Die Geschehen um die Cassandra hören sich heute wie ein Wirtschaftskrimi an. Toscanini, der stets die jungen Komponisten Italiens protegierte (so auch Catalani), war ein begeisterter Champion für Gnecchis interessante Musiksprache und verhalf nicht zuletzt durch sein Mitwirken der Oper in Bologna zu einem gewissen Erfolg, der eher im Kompositorischen lag denn im Bühneneffekt. Bereits Gnecchis erstes Werk, Virtu d’amore (1896), weist interessante Parallelen zu Richard Strauss‘ Ariadne (1911) auf, wie schon die zeitgenössische Kritik der weitgereisten Fachleute in England oder Italien anmerkte. Jedenfalls führten diese Stimmen dazu, dass sich der Musikzar Giulio Ricordi für Gnecchi interessierte.
In den folgenden Jahren nach dem Erstling beschäftigten sich Gnecchi und sein Librettist lllica mit der griechischen Literatur als Stoff für eine neue Oper. Aischylos ‚ Atriden-Tragödie Die Orestie bot sich an. Und 1903 erblickte Cassandra das Licht der Welt. Nach Beendigung spielte Gnecchi sie Ricordi vor, der nicht sehr enthusiastisch darüber war und einen Bühnenerfolg bezweifelte.
Dennoch interessierte sich Toscanini durch Vermittlung von Gnecchis Lehrer Tullio Serafin dafür, hielt sie für sehr spielbar und brachte sie 1905 in Bologna zur Aufführung. Elisa Bruno war Cassandra, immerhin Salomea Kruszelnicka die Clitennestra (und spätere Salome in Strauss‘ gleichnamiger Oper anlässlich ihrer italienischen Erstaufführung in Turin), dazu die renommierten Baritone Quercia und Federici. Die Proben verliefen nicht besonders glücklich, und Toscanini war gereizt. Die Premiere selbst jedoch geriet zu einem schönen, überregionalen Erfolg, wenngleich sich Widersacher gegen den „Dilettanten“ Gnecchi regten, die seine Musik zu „deutsch“ und zu „schwer“ fanden, zu exhibitionistisch, in der Darstellung der Charaktere zu überzogen, die Verwendung archaischer Motive und Melodiken (vor allem in der Schluss-Szene) zu hellenistisch-bemüht und zu sehr im polyphonen Stile verharrend (das klingt bekannt, wenn man sich die Reaktionen auf Strauss‘ Elektra ansieht). Auch der stets übersensible Toscanini blieb von dem vehementen Streit um die Qualitäten der Musik Gnecchis nicht unberührt und wollte damit und mit dem Werk nichts mehr zu tun haben, zumal sich die Gerüchte hielten, Gnecchi habe Toscanini bezahlt, das Werk aufzuführen. Daran war nichts Wahres, aber der Schaden war da. Toscanini rührte hinfort keine Note Gnecchis mehr an.

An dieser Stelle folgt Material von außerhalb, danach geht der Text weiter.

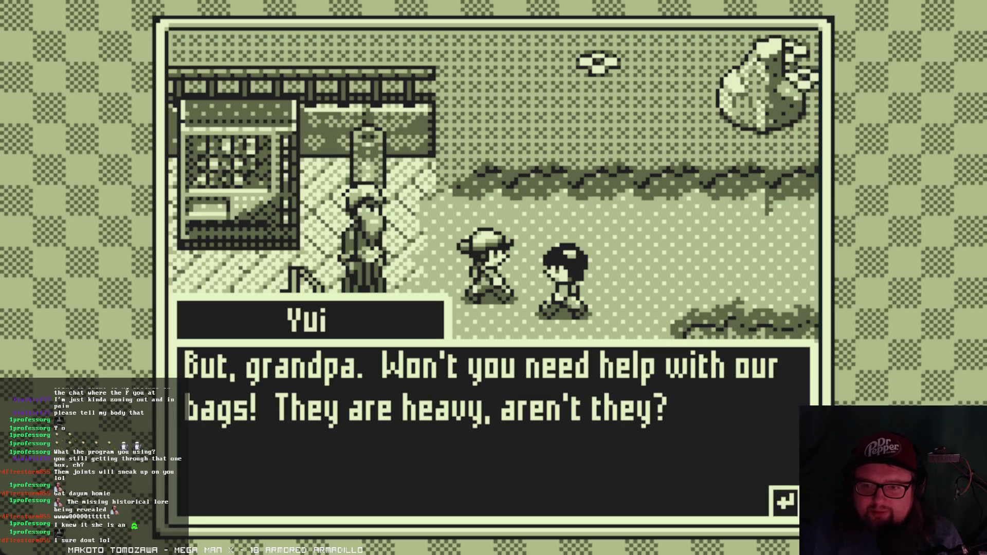
key("Return")
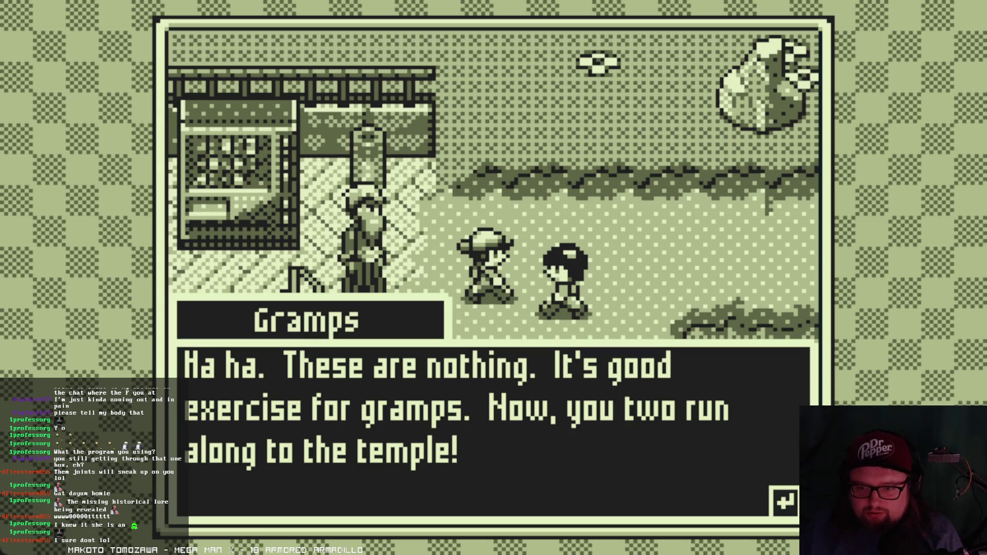
key("Return")
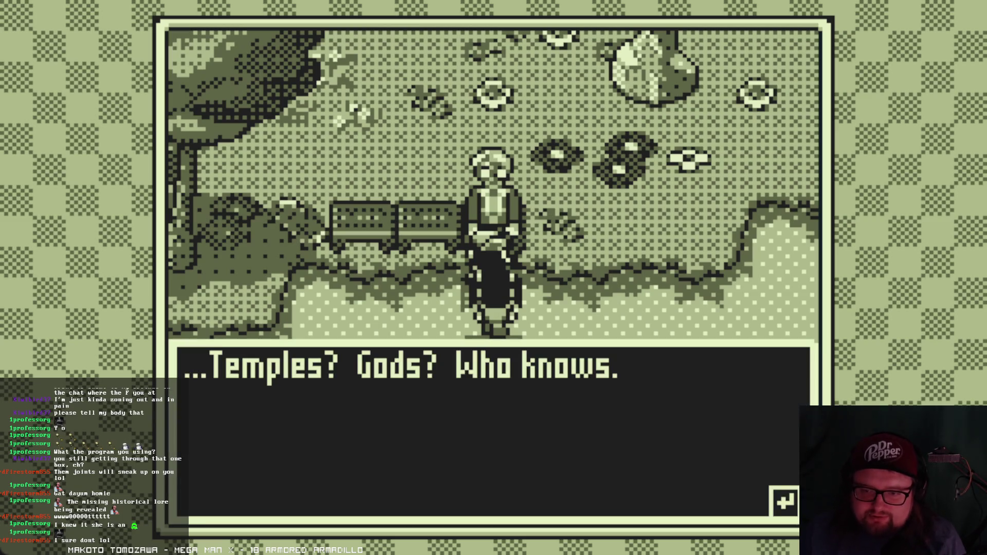
- Read through the park woman's opening lines and close her dialogue
key("Return")
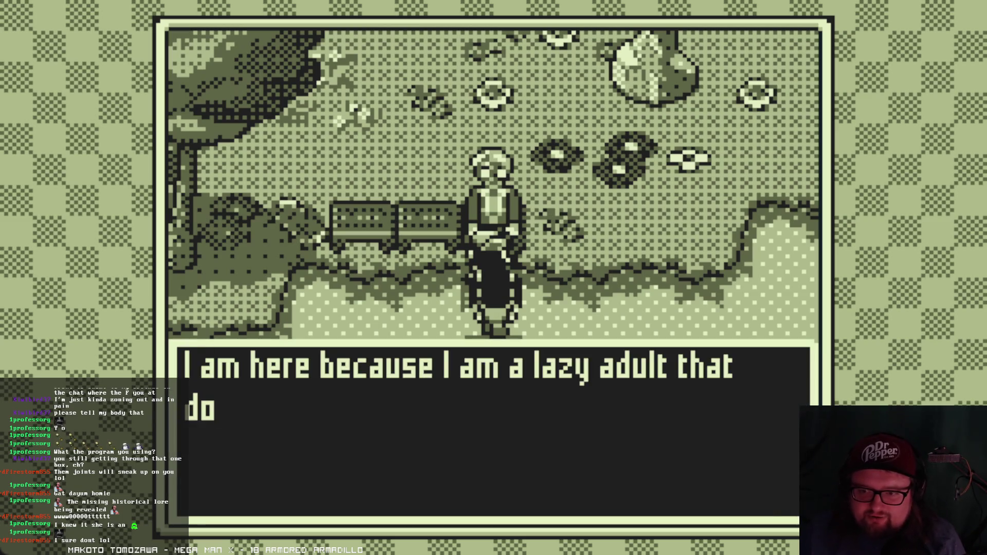
key("Return")
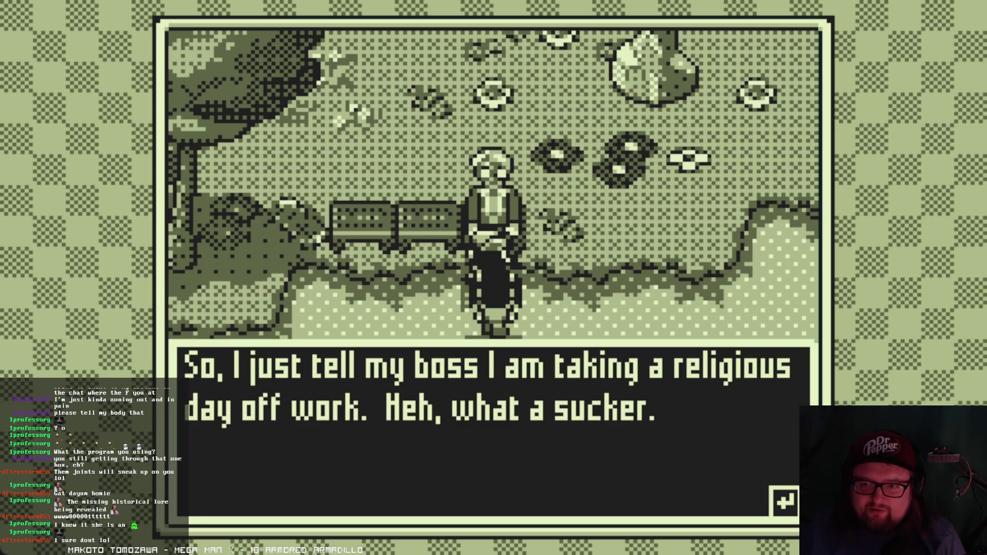
key("Return")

Die Partiturlage ist interessant. Gnecchi hatte einen Vertrag mit Ricordi, dass die Rechte daran in sein Eigentum zurückfielen, wenn die Oper eine bestimmte Zeit nicht aufgeführt würde. Ein wohlhabender Freund der Familie Gnecchi hatte ohnehin nur „als Geschenk“ den Druck bei Ricordi bewirkt. Fünf Jahre lang schlief Cassandra vor sich hin, ohne wieder aufgeführt zu werden.
Eine revidierte Fassung kam dann in Ferrara zur Aufführung, in bescheidenerer Qualität und ohne großes Echo und mit der nun anhaltenden Feindseligkeit der Kritik. Jedoch blieb Cassandra nicht ohne Partisanen. Willem Mengelberg führte 1911 das Werk in Wien mit Maria Jeritza als Clitennestra auf (eine der Lieblingssängerinnen Strauss‘), in Anwesenheit des Komponisten, der gefeiert wurde. 1913 gab es die Oper am Teatro Dal Verme in Mailand. 1914 dirigierte Cleofonte Campanini sie in Philadelphia mit Rosa Raisa – also durchaus kein „erfolgloses“ Werk.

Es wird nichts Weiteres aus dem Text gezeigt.